Can't speak to rural life, but people and guns are funny. In a townhouse development in a large SW city a few years ago, my neighbor single neighbor rang the doorbell. She'd come home to find her door open and didn't recall leaving it that way, and asked me to go through the place with her. Fair enough. I said "sure, give me a minute" grabbed a pistol, made sure it was loaded and ready to go, then went through her house. She was really put off by the gun and I think she wanted to beg off, being suddenly faced with an evil equal in her mind to that of a potential robber. !?!!? No one was around and she hadn't been robbed, as it turned out. I still kind of wonder what she expected me to do.

Chas S. Clifton said...

Too funny. But I still think that Noel Perrin is a jerk, based on one of his writings in regard to Colorado.

Heidi the Hick said...

I can't believe I almost missed this post.

sigh.

Anonymous said...

In NYC, neurosis and incompetence are celebrated traits. Those people and their fears, gawd!

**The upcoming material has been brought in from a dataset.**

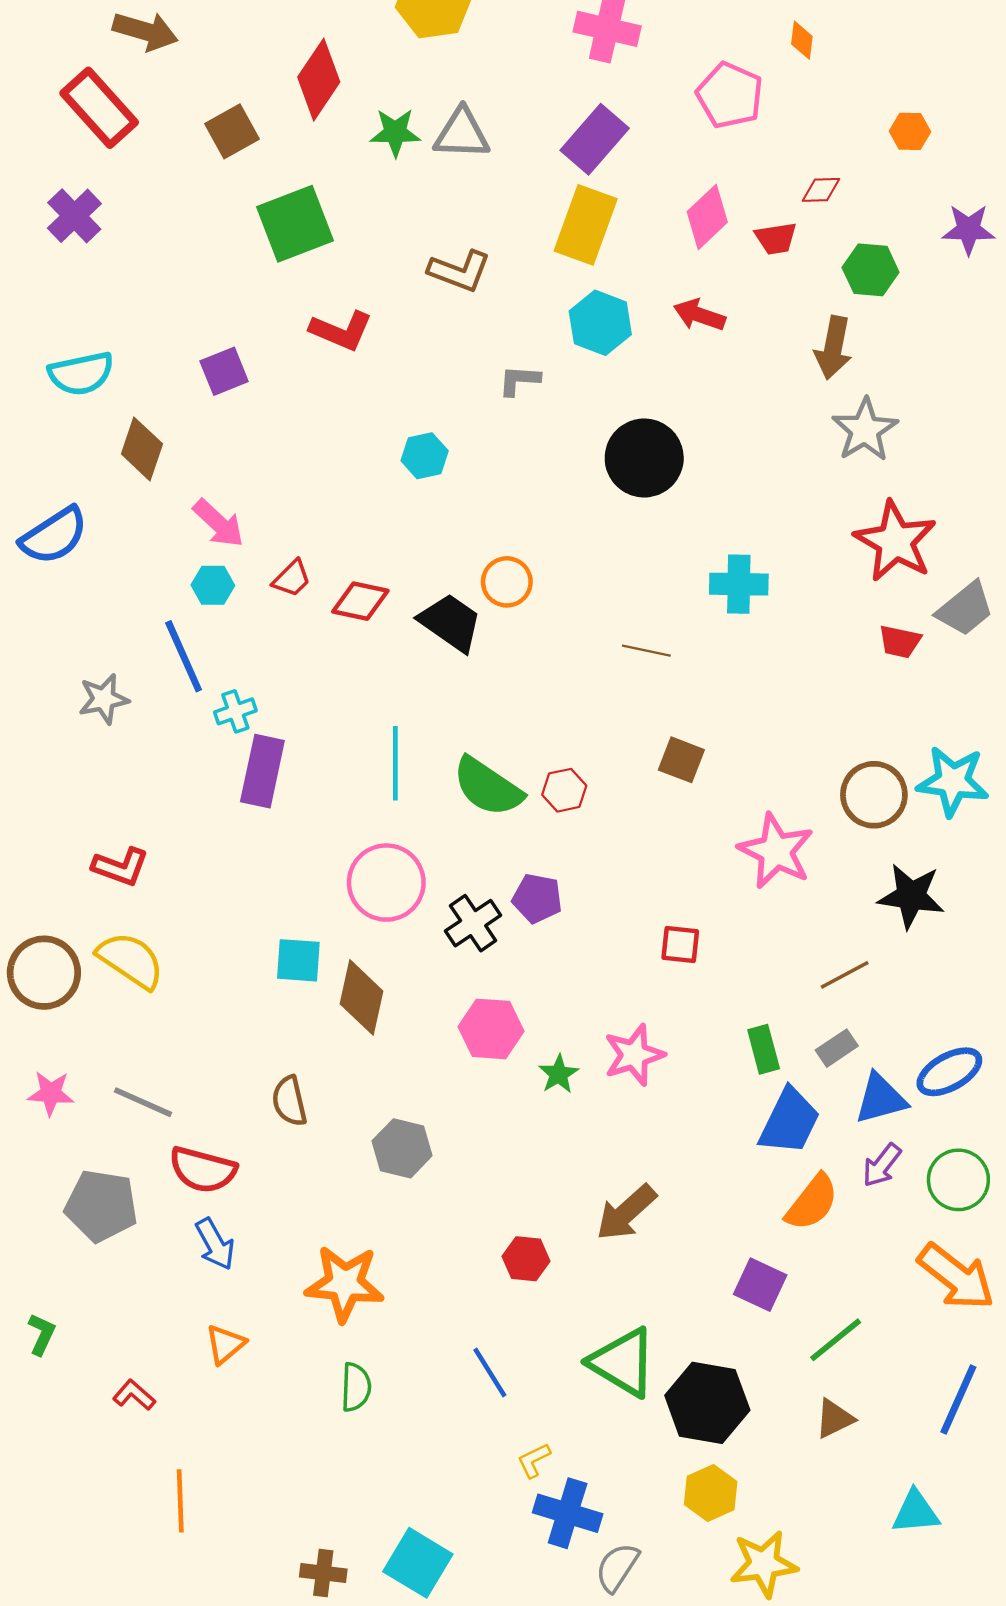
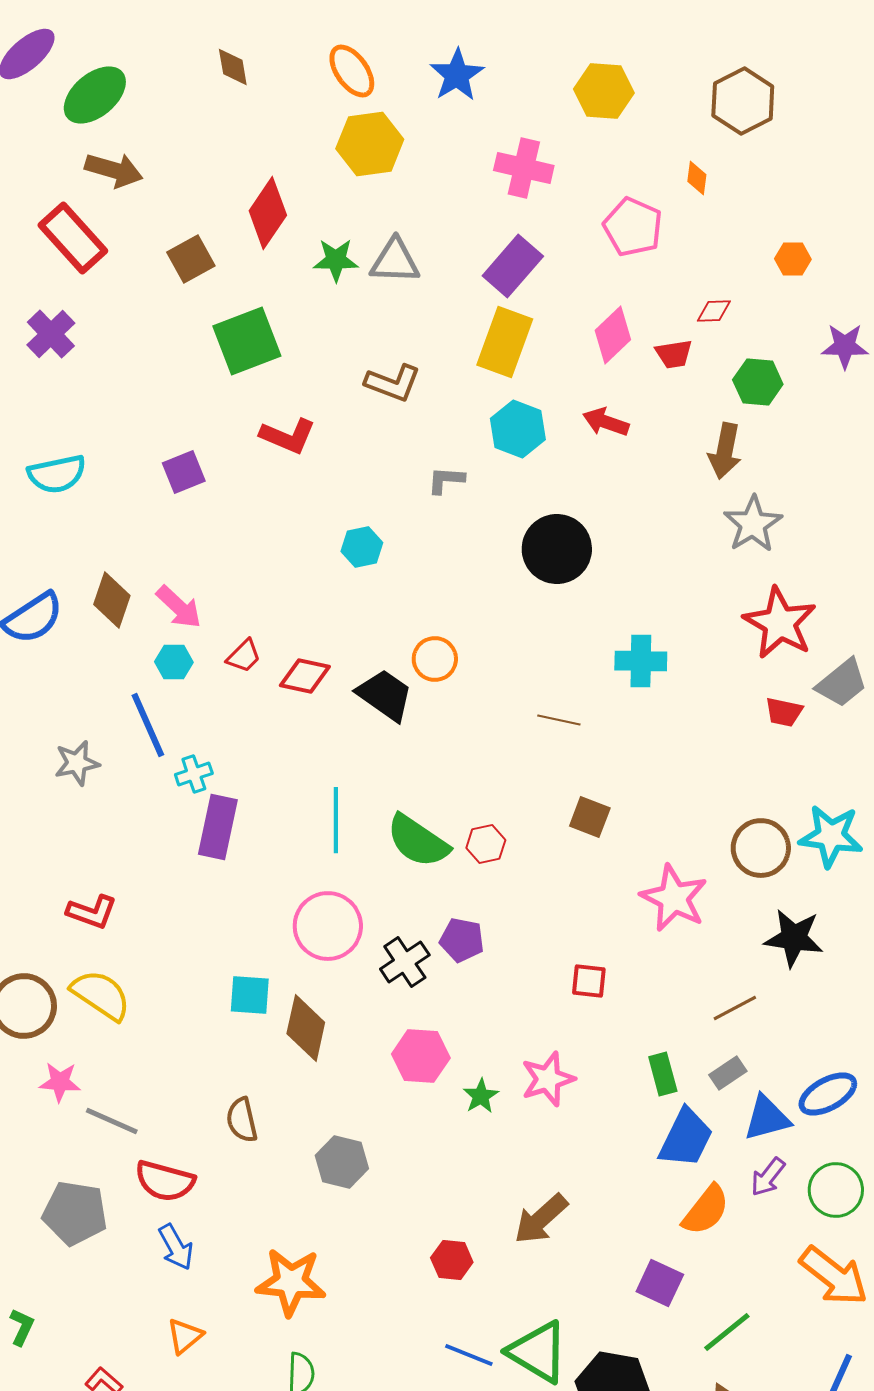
brown diamond: (142, 449) -> (112, 600), moved
pink star: (51, 1093) -> (60, 1082), moved
blue line: (490, 1372) -> (469, 1355), moved, turned -36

I'm a westerner tranplanted to the city about 30 years ago and the Manhattan affluent inhabit a world of their own. My brother in law is a great example; he was miffed over paying $1,800 to have a washer and dryer installed in his midtown co-op. I told him it wasn't a bad deal, there was a lot of plumbing and electric work. He responded that all the hook-ups were already there, provided by the previous owner.
I just shut my open mouth and tried not to look astounded - he's family. A physician, but unable to plug in his own appliances. :(

When we bought our smallholding upstate, I noticed the locals quickly bring up hunting in conversation. I think they use the response to sort us into two pigeon holes: rich artsy and rich hick-wannabes.

I try not kill (all of) what I love; a healthy grouse population on my own land.

Steve Bodio said...

BT: I'd love to hear more tales. This edge is where we (or at least I) live.